Fast forward a few years to applying for college and a knowing that I wanted to write and continue to study writing, although I now had a sense of the need for money and a realization of how little we had. At the crossroads of journalism and creative writing, I chose journalism to carry me– a path that my family could see as reasonable moreso than creative writing and where I decided I could employ the creekside investigative skills of my youth. I moved to the mountains of North Carolina on a hot fourth of July afternoon with my friend John, close enough and far enough away from family as I’ve liked to say since. I learned the five W’s from Professor Michael Gouge of the ever-important Who, What, When, Where, and Why in crafting your journalistic piece. I purchased a small recorder that I carried in my pocket and began smoking cigarettes and getting tattoos, dreaming into my young beatnik writer self. Try as might to write the facts, my work always veered toward the arts, where I found myself volunteering to take on covering a local theater performance or the controversial music of a band. One shining accomplishment during these years was sitting down with John Waters in the lobby in front of our humanities lecture hall and after a few brief moments of conversation, pulling the recorder from my pocket and asking him if I could ask him a few questions. I remember the way he smiled at me in amused curiosity and nodded in agreeance, coaching my fumbly star-struck self as I asked questions about his life’s work. 

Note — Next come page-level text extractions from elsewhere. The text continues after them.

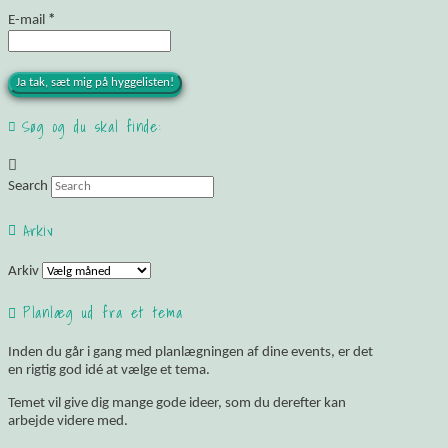
E-mail
*
Søg og du skal finde:
Search
Arkiv
Arkiv
Planlæg ud fra et tema
Inden du går i gang med planlægningen af dine events, er det
en rigtig god idé at vælge et tema.
Temet vil give dig mange gode ideer, som du derefter kan
arbejde videre med.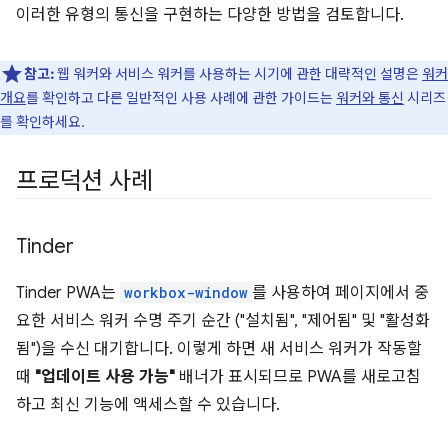
이러한 유형의 통신을 구현하는 다양한 방법을 검토합니다.
참고:
웹 워커와 서비스 워커를 사용하는 시기에 관한 대략적인 설명은
워커
개요
를 확인하고 다른 일반적인 사용 사례에 관한 가이드는
워커와 통신
시리즈
를 확인하세요.
프로덕션 사례
Tinder
Tinder PWA는
workbox-window
를 사용하여 페이지에서 중
요한 서비스 워커 수명 주기 순간 ("설치됨", "제어됨" 및 "활성화
됨")을 수신 대기합니다. 이렇게 하면 새 서비스 워커가 작동할
때
"업데이트 사용 가능"
배너가 표시되므로 PWA를 새로고침
하고 최신 기능에 액세스할 수 있습니다.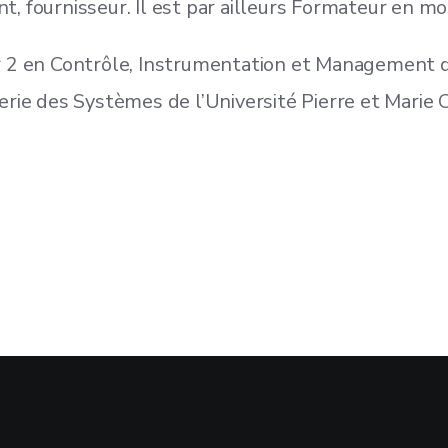
ent, fournisseur. Il est par ailleurs Formateur en mo
r 2 en Contrôle, Instrumentation et Management d
rie des Systèmes de l’Université Pierre et Marie Cu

As I approached graduation with a degree in communications, I stumbled upon a UNC Asheville alum with a startup digital marketing company looking for writers. I pitched him a story on how I would write about the recent developments around town and left him my resume. He called me the day of graduation with a job offer, which I eagerly accepted without any further consideration of how this might affect or become the lens for my work as a writer. I was young and simply grateful to be offered a job that didn’t involve asking someone if they wanted a 10 or 12 inch pizza and if they planned to stay for trivia night. And so my work as a writer in the digital marketing space began, where I learned to develop stories with optimized keywords that would support a small business or nonprofit in being found by seekers of random information around the world. I was mystified by the digital space and how writing and storytelling was being used within it. Fast forward five years and the proliferation of social media engines and my feelings had taken quite a turn as I was asked to add photography and videography to my work, as I was asked to package my writing in tight headline style blurbs to catch the reader’s attention and draw them into the fold, into the click. My mystifcation turned to dread as I felt my craft awash in a vast sea of clickbait. 

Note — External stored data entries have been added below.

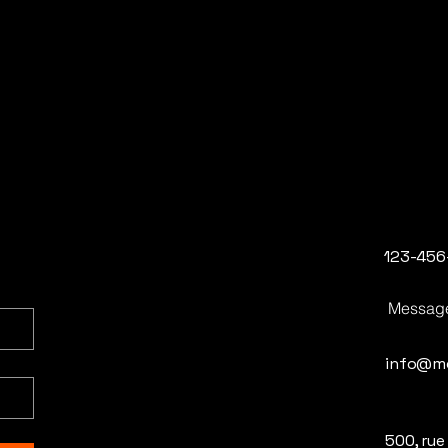
123-456
Messag
info@m
500, rue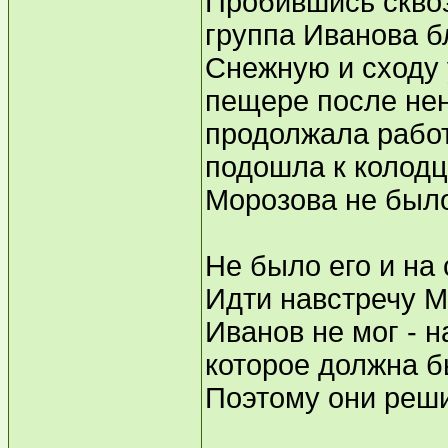
Пробившись сквоз
группа Иванова б
Снежную и сходу 
пещере после нен
продолжала работ
подошла к колодц
Морозова не был
Не было его и на
Идти навстречу М
Иванов не мог - 
которое должна б
Поэтому они реш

I left digital marketing, still young in my writing and in my life, and met an artist who became a lifelong friend and muse who helped nurture my curiosity back from it’s digital marketing death. My work took new shape in the form of freelance writing for local publications, still dancing around art and advocacy while leaning on the five Ws from my undergraduate studies. Along the way, I crossed paths with poetry as a form that had somehow never found me outside the nursery rhymes of my youth. The dreamlike prose wove fact and fantasy so delicately that one could be unsure of the who, what, when, where, why and wonderfully so. In fact, this writing beckoned a softness, an exploration of language as I had never encountered. I began filling my mornings with Wendell Berry and Mary Oliver, with bell hooks and David Whyte. I allowed my writing space to shape-shift and soon I’d reconnected with the small girl that I was sitting alongside the creek bank with my Lisa Frank journal, curious at the comings and goings of crawdads and the way the light crossed over the culvert at dusk.